Minimal renormalization without epsilon-expansion: Amplitude functions in three dimensions below T_c

TL;DR

This paper employs massive field theory and minimal subtraction at fixed dimension to accurately compute amplitude functions of thermodynamic quantities in the three-dimensional O(n) model below T_c, addressing Goldstone singularities and providing detailed results for superfluid density and specific heat.

Contribution

It introduces a two-loop calculation method for amplitude functions in three dimensions without epsilon-expansion, handling Goldstone singularities and validating results through susceptibility analysis.

Findings

Goldstone singularities cancel out, yielding finite results.

Two-loop contributions are comparable to one-loop, highlighting the need for higher-order calculations.

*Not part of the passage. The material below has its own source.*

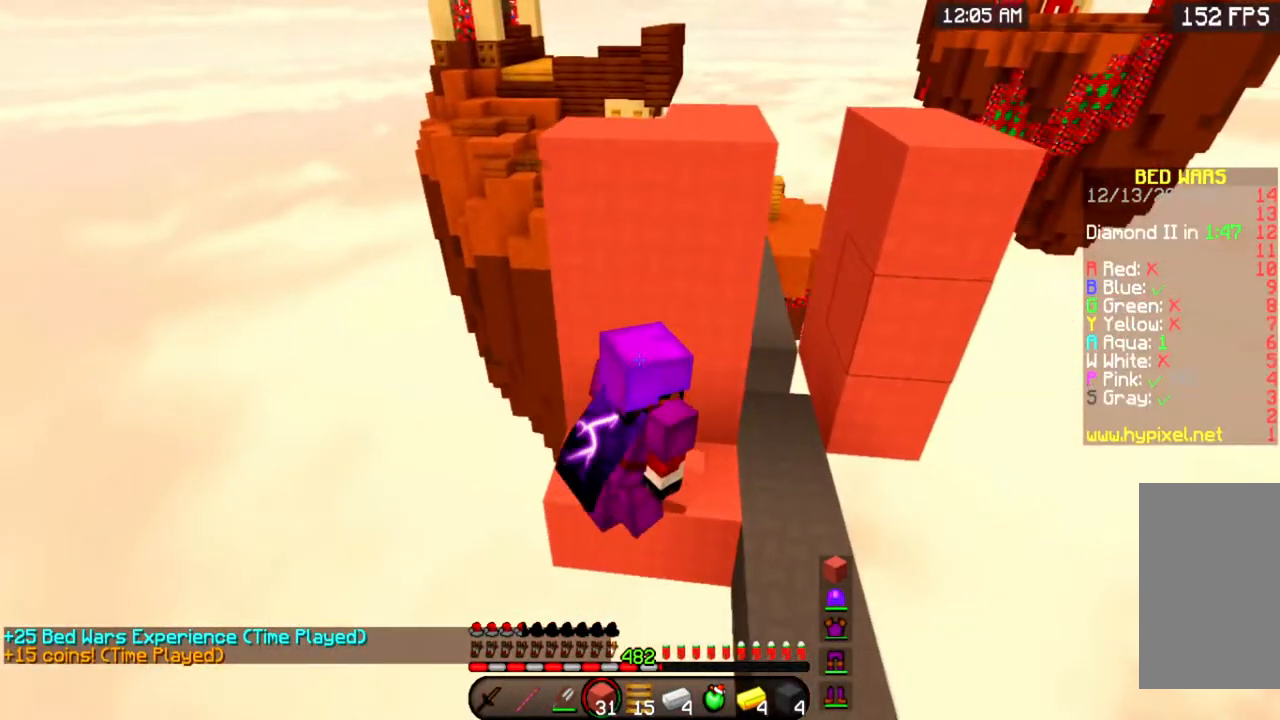
{"keys": [], "mouse": [], "events": [[150, "w", "up"]]}
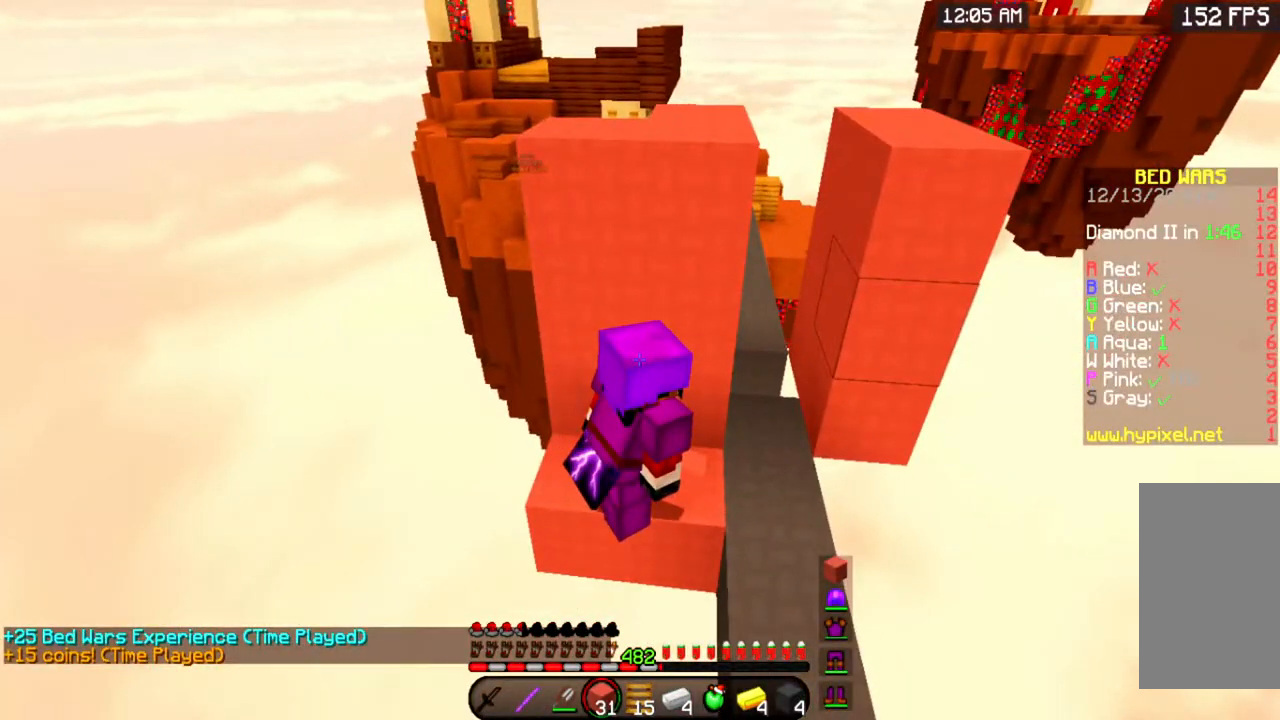
{"keys": ["a"], "mouse": [], "events": [[350, "a", "down"]]}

Calculated amplitude functions for order parameter, specific heat, and superfluid density below T_c.

Abstract

Massive field theory at fixed dimension d<4 is combined with the minimal subtraction scheme to calculate the amplitude functions of thermodynamic quantities for the O(n) symmetric phi^4 model below T_c in two-loop order. Goldstone singularities arising at an intermediate stage in the calculation of O(n) symmetric quantities are shown to cancel among themselves leaving a finite result in the limit of zero external field. From the free energy we calculate the amplitude functions in zero field for the order parameter, specific heat and helicity modulus (superfluid density) in three dimensions. We also calculate the q^2 part of the inverse of the wavenumber-dependent transverse susceptibility chi_T(q) which provides an independent check of our result for the helicity modulus. The two-loop contributions to the superfluid density and specific heat below T_c turn out to be comparable in magnitude to the one-loop contributions, indicating the necessity of higher-order calculations and Pade-Borel type resummations.